Task details:
Render everything from the line containing "pose: elev=113.9 azim=306.0" down to and including the line containing "Dot at: (287, 205)" as a Markdown table with the columns Row and Text, one numbered row per line. Skip blank lines and leave the pictures out.

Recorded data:
▼

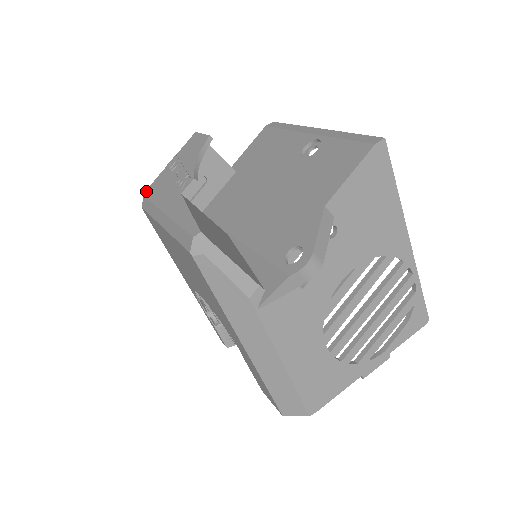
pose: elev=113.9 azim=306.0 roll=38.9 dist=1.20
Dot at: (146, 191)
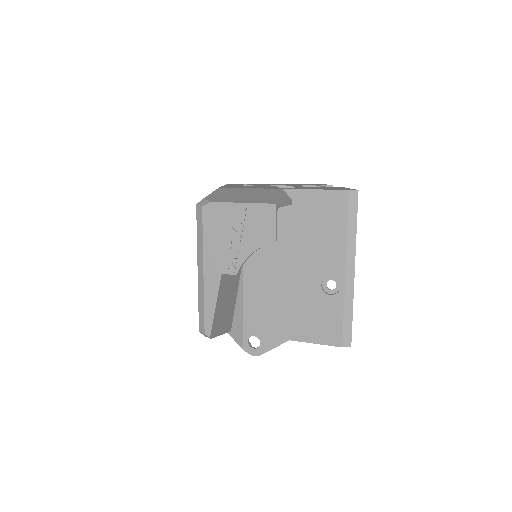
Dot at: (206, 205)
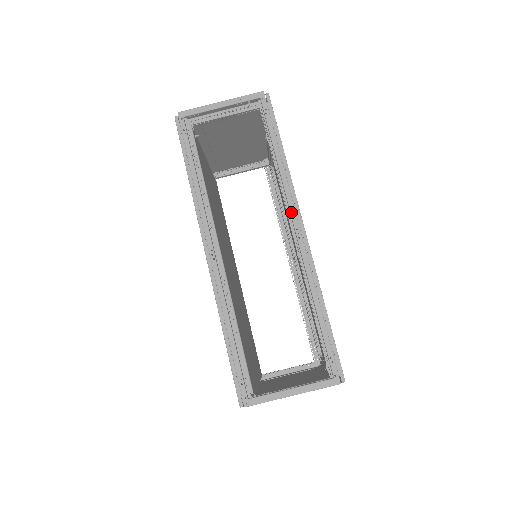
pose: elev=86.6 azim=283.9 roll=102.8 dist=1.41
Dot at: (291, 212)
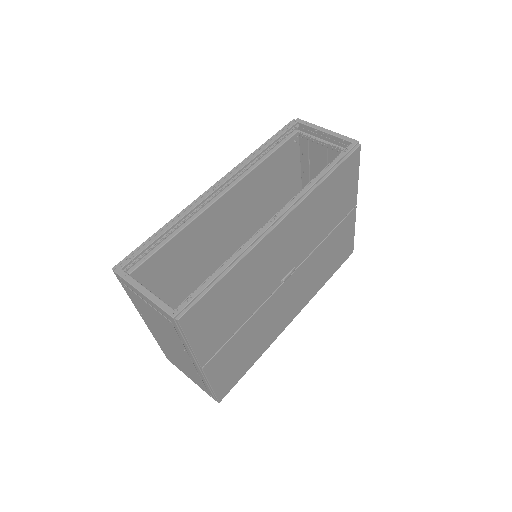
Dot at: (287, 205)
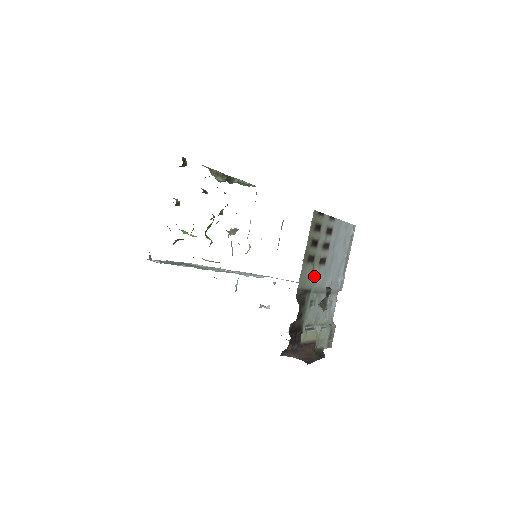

▲
▼

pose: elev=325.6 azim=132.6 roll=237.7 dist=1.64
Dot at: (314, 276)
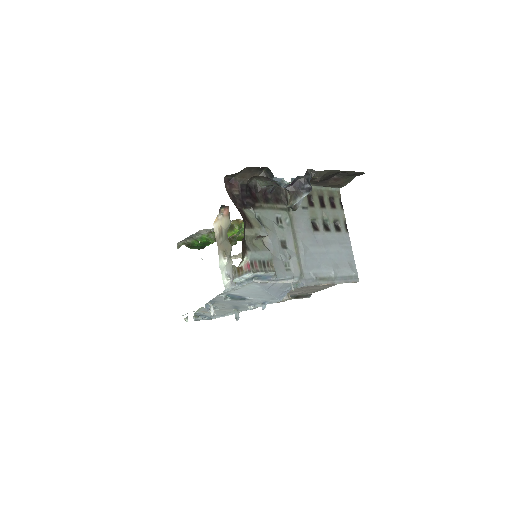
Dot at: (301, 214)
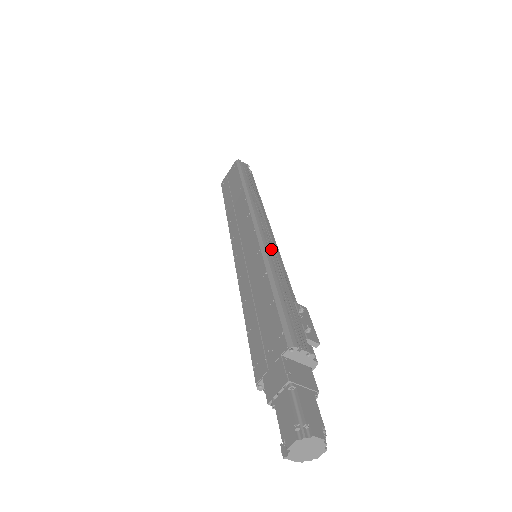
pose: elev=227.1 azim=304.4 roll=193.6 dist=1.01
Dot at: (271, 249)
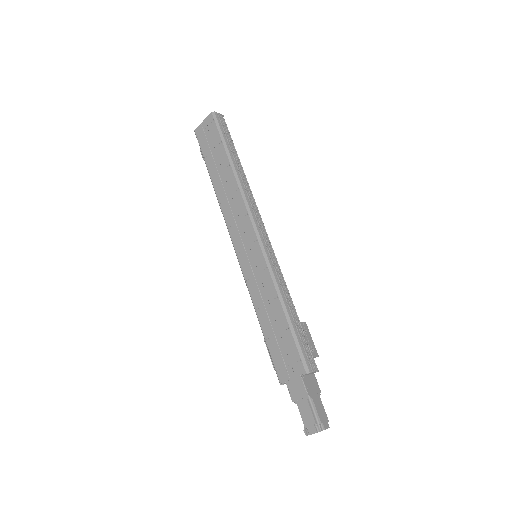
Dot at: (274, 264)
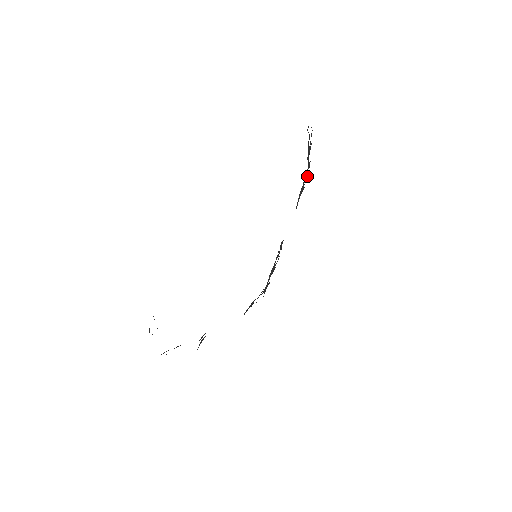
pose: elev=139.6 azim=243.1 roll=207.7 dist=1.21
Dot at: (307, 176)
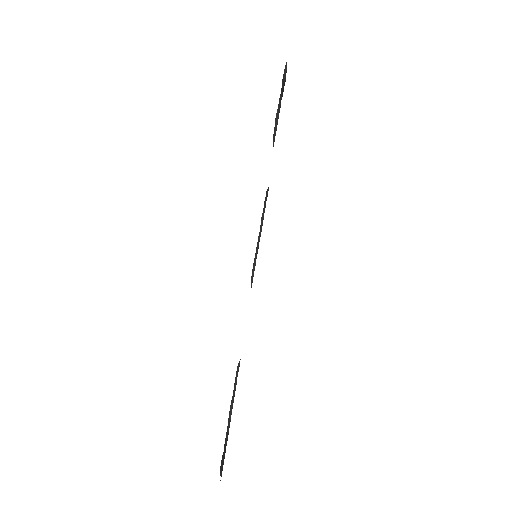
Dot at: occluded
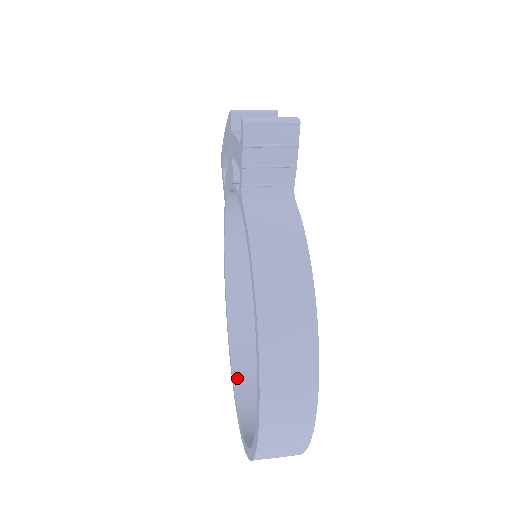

▲
▼

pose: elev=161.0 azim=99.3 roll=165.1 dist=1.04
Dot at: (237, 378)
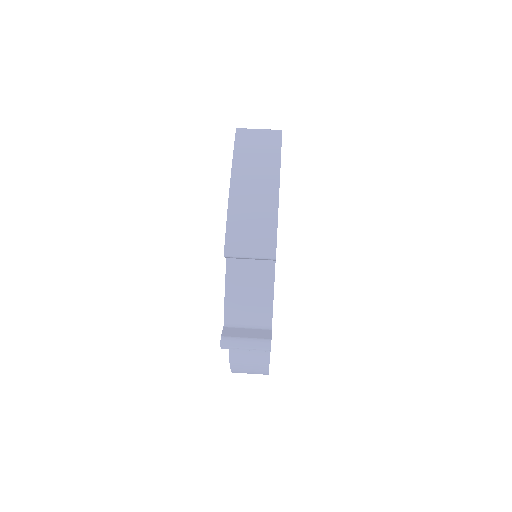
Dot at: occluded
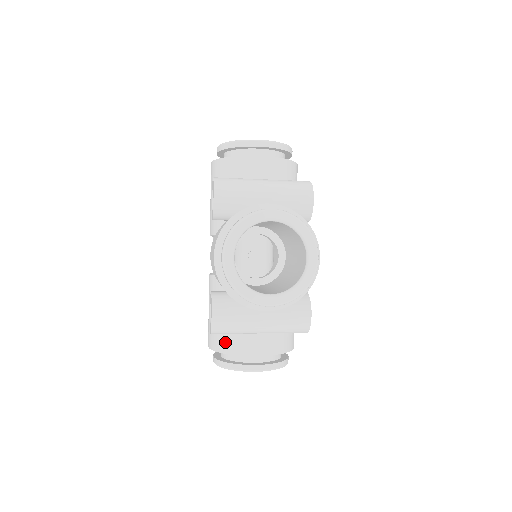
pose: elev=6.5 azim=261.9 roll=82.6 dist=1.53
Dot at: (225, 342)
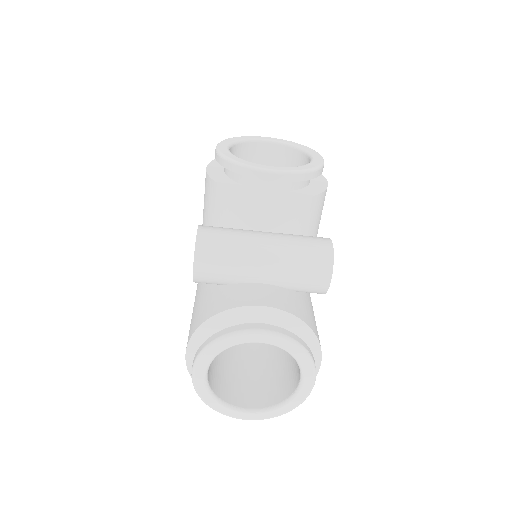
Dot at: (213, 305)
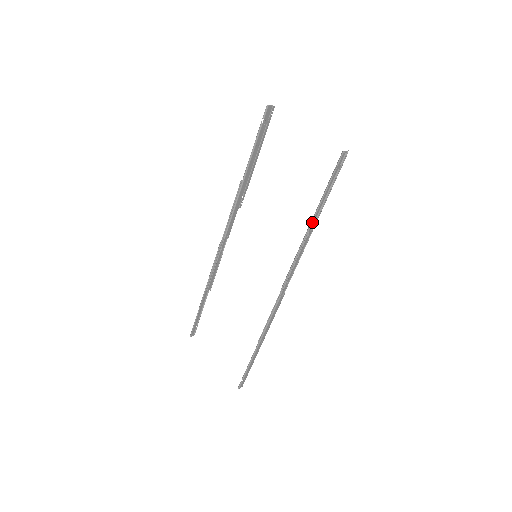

▲

Final result:
| Row | Text |
|---|---|
| 1 | pose: elev=113.9 azim=306.0 roll=38.9 dist=1.20 |
| 2 | Dot at: (146, 191) |
| 3 | Dot at: (206, 205) |
| 4 | pose: elev=86.6 azim=283.9 roll=102.8 dist=1.41 |
| 5 | Dot at: (291, 212) |
| 6 | Dot at: (287, 205) |